Top of DATA EXTRACT
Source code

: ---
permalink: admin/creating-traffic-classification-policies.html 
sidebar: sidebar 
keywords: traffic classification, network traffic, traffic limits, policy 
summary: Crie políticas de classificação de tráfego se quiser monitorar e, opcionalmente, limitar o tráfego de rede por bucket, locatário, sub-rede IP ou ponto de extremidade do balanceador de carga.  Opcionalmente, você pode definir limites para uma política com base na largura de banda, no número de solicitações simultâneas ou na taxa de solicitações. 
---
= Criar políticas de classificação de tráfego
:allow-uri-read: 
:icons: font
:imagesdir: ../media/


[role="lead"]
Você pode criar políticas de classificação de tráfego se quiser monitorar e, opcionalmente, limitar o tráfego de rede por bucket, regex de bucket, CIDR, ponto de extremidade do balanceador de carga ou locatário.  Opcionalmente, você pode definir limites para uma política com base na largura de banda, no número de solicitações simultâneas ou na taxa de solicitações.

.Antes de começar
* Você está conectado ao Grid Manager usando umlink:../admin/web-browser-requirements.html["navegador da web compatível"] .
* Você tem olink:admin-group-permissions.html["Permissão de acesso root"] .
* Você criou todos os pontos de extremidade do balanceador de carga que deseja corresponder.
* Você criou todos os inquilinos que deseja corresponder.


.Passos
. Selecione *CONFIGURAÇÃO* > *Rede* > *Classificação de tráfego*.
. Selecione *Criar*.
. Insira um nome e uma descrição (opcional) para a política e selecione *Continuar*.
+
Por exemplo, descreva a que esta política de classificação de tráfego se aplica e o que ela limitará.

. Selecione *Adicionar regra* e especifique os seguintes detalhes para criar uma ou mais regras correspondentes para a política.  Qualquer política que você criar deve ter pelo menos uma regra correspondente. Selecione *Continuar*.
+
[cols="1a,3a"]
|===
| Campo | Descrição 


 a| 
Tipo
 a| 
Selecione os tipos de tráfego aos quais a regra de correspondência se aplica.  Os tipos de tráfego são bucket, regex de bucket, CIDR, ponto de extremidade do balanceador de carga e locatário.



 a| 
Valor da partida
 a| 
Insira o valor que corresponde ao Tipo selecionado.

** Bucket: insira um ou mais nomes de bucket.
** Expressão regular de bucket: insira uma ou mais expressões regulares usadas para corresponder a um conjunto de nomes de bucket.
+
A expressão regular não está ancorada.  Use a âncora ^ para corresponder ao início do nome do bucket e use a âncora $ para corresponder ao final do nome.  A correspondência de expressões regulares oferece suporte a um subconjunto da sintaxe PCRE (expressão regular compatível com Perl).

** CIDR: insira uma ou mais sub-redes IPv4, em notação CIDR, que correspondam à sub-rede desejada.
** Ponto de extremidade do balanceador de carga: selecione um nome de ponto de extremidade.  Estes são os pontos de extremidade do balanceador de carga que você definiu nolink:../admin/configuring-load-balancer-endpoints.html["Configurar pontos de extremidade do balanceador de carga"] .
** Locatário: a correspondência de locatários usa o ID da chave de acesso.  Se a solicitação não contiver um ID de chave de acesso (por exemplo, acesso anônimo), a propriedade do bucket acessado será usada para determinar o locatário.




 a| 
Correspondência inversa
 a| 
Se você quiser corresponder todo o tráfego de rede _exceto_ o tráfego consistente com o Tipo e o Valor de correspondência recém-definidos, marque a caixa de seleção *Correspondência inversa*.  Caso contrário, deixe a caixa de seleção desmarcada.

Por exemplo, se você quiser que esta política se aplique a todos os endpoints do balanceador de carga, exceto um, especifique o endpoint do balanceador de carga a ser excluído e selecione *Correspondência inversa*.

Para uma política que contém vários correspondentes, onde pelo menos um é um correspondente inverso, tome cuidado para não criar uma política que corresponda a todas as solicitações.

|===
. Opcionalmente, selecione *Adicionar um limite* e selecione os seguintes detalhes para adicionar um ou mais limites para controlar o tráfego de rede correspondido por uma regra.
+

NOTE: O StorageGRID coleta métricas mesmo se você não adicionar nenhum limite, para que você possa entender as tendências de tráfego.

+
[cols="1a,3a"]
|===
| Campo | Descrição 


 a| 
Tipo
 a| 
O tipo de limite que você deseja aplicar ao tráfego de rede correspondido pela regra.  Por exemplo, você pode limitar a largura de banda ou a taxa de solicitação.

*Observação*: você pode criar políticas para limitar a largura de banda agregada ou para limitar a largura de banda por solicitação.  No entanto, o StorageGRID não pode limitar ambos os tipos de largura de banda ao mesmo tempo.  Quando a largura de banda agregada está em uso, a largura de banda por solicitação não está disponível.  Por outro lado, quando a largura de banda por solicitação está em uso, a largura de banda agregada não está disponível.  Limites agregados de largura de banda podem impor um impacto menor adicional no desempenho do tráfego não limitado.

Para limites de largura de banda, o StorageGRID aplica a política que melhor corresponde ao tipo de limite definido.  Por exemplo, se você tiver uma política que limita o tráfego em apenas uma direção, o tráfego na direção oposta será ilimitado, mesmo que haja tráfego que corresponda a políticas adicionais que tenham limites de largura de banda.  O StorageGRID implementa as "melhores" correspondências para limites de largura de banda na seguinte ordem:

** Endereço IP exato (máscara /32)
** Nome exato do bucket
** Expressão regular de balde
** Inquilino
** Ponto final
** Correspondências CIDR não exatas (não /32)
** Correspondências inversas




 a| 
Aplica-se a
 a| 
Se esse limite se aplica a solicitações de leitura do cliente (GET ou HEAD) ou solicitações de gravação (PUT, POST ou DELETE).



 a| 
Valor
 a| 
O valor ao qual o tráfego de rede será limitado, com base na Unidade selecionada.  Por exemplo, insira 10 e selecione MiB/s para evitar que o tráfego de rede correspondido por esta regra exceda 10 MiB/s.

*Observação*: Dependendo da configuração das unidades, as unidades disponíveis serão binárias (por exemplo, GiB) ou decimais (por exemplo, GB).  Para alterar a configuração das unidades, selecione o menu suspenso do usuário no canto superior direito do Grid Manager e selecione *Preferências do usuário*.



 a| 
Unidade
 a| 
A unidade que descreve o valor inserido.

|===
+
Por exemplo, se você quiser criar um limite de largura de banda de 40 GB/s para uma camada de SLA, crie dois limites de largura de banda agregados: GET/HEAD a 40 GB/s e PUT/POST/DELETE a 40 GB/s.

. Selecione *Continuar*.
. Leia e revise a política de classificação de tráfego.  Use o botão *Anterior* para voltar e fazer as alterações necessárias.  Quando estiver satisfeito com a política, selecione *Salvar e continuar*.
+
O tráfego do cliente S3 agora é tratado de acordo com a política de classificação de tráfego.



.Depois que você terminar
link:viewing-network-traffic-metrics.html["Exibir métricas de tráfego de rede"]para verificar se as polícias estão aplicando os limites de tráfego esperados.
Bottom of DATA EXTRACT
:: WHAT YOU ARE ASKED TO DO ::
Every entry should be given again exactly as written.

:: SOLUTION ::
Source code

: ---
permalink: admin/creating-traffic-classification-policies.html 
sidebar: sidebar 
keywords: traffic classification, network traffic, traffic limits, policy 
summary: Crie políticas de classificação de tráfego se quiser monitorar e, opcionalmente, limitar o tráfego de rede por bucket, locatário, sub-rede IP ou ponto de extremidade do balanceador de carga.  Opcionalmente, você pode definir limites para uma política com base na largura de banda, no número de solicitações simultâneas ou na taxa de solicitações. 
---
= Criar políticas de classificação de tráfego
:allow-uri-read: 
:icons: font
:imagesdir: ../media/


[role="lead"]
Você pode criar políticas de classificação de tráfego se quiser monitorar e, opcionalmente, limitar o tráfego de rede por bucket, regex de bucket, CIDR, ponto de extremidade do balanceador de carga ou locatário.  Opcionalmente, você pode definir limites para uma política com base na largura de banda, no número de solicitações simultâneas ou na taxa de solicitações.

.Antes de começar
* Você está conectado ao Grid Manager usando umlink:../admin/web-browser-requirements.html["navegador da web compatível"] .
* Você tem olink:admin-group-permissions.html["Permissão de acesso root"] .
* Você criou todos os pontos de extremidade do balanceador de carga que deseja corresponder.
* Você criou todos os inquilinos que deseja corresponder.


.Passos
. Selecione *CONFIGURAÇÃO* > *Rede* > *Classificação de tráfego*.
. Selecione *Criar*.
. Insira um nome e uma descrição (opcional) para a política e selecione *Continuar*.
+
Por exemplo, descreva a que esta política de classificação de tráfego se aplica e o que ela limitará.

. Selecione *Adicionar regra* e especifique os seguintes detalhes para criar uma ou mais regras correspondentes para a política.  Qualquer política que você criar deve ter pelo menos uma regra correspondente. Selecione *Continuar*.
+
[cols="1a,3a"]
|===
| Campo | Descrição 


 a| 
Tipo
 a| 
Selecione os tipos de tráfego aos quais a regra de correspondência se aplica.  Os tipos de tráfego são bucket, regex de bucket, CIDR, ponto de extremidade do balanceador de carga e locatário.



 a| 
Valor da partida
 a| 
Insira o valor que corresponde ao Tipo selecionado.

** Bucket: insira um ou mais nomes de bucket.
** Expressão regular de bucket: insira uma ou mais expressões regulares usadas para corresponder a um conjunto de nomes de bucket.
+
A expressão regular não está ancorada.  Use a âncora ^ para corresponder ao início do nome do bucket e use a âncora $ para corresponder ao final do nome.  A correspondência de expressões regulares oferece suporte a um subconjunto da sintaxe PCRE (expressão regular compatível com Perl).

** CIDR: insira uma ou mais sub-redes IPv4, em notação CIDR, que correspondam à sub-rede desejada.
** Ponto de extremidade do balanceador de carga: selecione um nome de ponto de extremidade.  Estes são os pontos de extremidade do balanceador de carga que você definiu nolink:../admin/configuring-load-balancer-endpoints.html["Configurar pontos de extremidade do balanceador de carga"] .
** Locatário: a correspondência de locatários usa o ID da chave de acesso.  Se a solicitação não contiver um ID de chave de acesso (por exemplo, acesso anônimo), a propriedade do bucket acessado será usada para determinar o locatário.




 a| 
Correspondência inversa
 a| 
Se você quiser corresponder todo o tráfego de rede _exceto_ o tráfego consistente com o Tipo e o Valor de correspondência recém-definidos, marque a caixa de seleção *Correspondência inversa*.  Caso contrário, deixe a caixa de seleção desmarcada.

Por exemplo, se você quiser que esta política se aplique a todos os endpoints do balanceador de carga, exceto um, especifique o endpoint do balanceador de carga a ser excluído e selecione *Correspondência inversa*.

Para uma política que contém vários correspondentes, onde pelo menos um é um correspondente inverso, tome cuidado para não criar uma política que corresponda a todas as solicitações.

|===
. Opcionalmente, selecione *Adicionar um limite* e selecione os seguintes detalhes para adicionar um ou mais limites para controlar o tráfego de rede correspondido por uma regra.
+

NOTE: O StorageGRID coleta métricas mesmo se você não adicionar nenhum limite, para que você possa entender as tendências de tráfego.

+
[cols="1a,3a"]
|===
| Campo | Descrição 


 a| 
Tipo
 a| 
O tipo de limite que você deseja aplicar ao tráfego de rede correspondido pela regra.  Por exemplo, você pode limitar a largura de banda ou a taxa de solicitação.

*Observação*: você pode criar políticas para limitar a largura de banda agregada ou para limitar a largura de banda por solicitação.  No entanto, o StorageGRID não pode limitar ambos os tipos de largura de banda ao mesmo tempo.  Quando a largura de banda agregada está em uso, a largura de banda por solicitação não está disponível.  Por outro lado, quando a largura de banda por solicitação está em uso, a largura de banda agregada não está disponível.  Limites agregados de largura de banda podem impor um impacto menor adicional no desempenho do tráfego não limitado.

Para limites de largura de banda, o StorageGRID aplica a política que melhor corresponde ao tipo de limite definido.  Por exemplo, se você tiver uma política que limita o tráfego em apenas uma direção, o tráfego na direção oposta será ilimitado, mesmo que haja tráfego que corresponda a políticas adicionais que tenham limites de largura de banda.  O StorageGRID implementa as "melhores" correspondências para limites de largura de banda na seguinte ordem:

** Endereço IP exato (máscara /32)
** Nome exato do bucket
** Expressão regular de balde
** Inquilino
** Ponto final
** Correspondências CIDR não exatas (não /32)
** Correspondências inversas




 a| 
Aplica-se a
 a| 
Se esse limite se aplica a solicitações de leitura do cliente (GET ou HEAD) ou solicitações de gravação (PUT, POST ou DELETE).



 a| 
Valor
 a| 
O valor ao qual o tráfego de rede será limitado, com base na Unidade selecionada.  Por exemplo, insira 10 e selecione MiB/s para evitar que o tráfego de rede correspondido por esta regra exceda 10 MiB/s.

*Observação*: Dependendo da configuração das unidades, as unidades disponíveis serão binárias (por exemplo, GiB) ou decimais (por exemplo, GB).  Para alterar a configuração das unidades, selecione o menu suspenso do usuário no canto superior direito do Grid Manager e selecione *Preferências do usuário*.



 a| 
Unidade
 a| 
A unidade que descreve o valor inserido.

|===
+
Por exemplo, se você quiser criar um limite de largura de banda de 40 GB/s para uma camada de SLA, crie dois limites de largura de banda agregados: GET/HEAD a 40 GB/s e PUT/POST/DELETE a 40 GB/s.

. Selecione *Continuar*.
. Leia e revise a política de classificação de tráfego.  Use o botão *Anterior* para voltar e fazer as alterações necessárias.  Quando estiver satisfeito com a política, selecione *Salvar e continuar*.
+
O tráfego do cliente S3 agora é tratado de acordo com a política de classificação de tráfego.



.Depois que você terminar
link:viewing-network-traffic-metrics.html["Exibir métricas de tráfego de rede"]para verificar se as polícias estão aplicando os limites de tráfego esperados.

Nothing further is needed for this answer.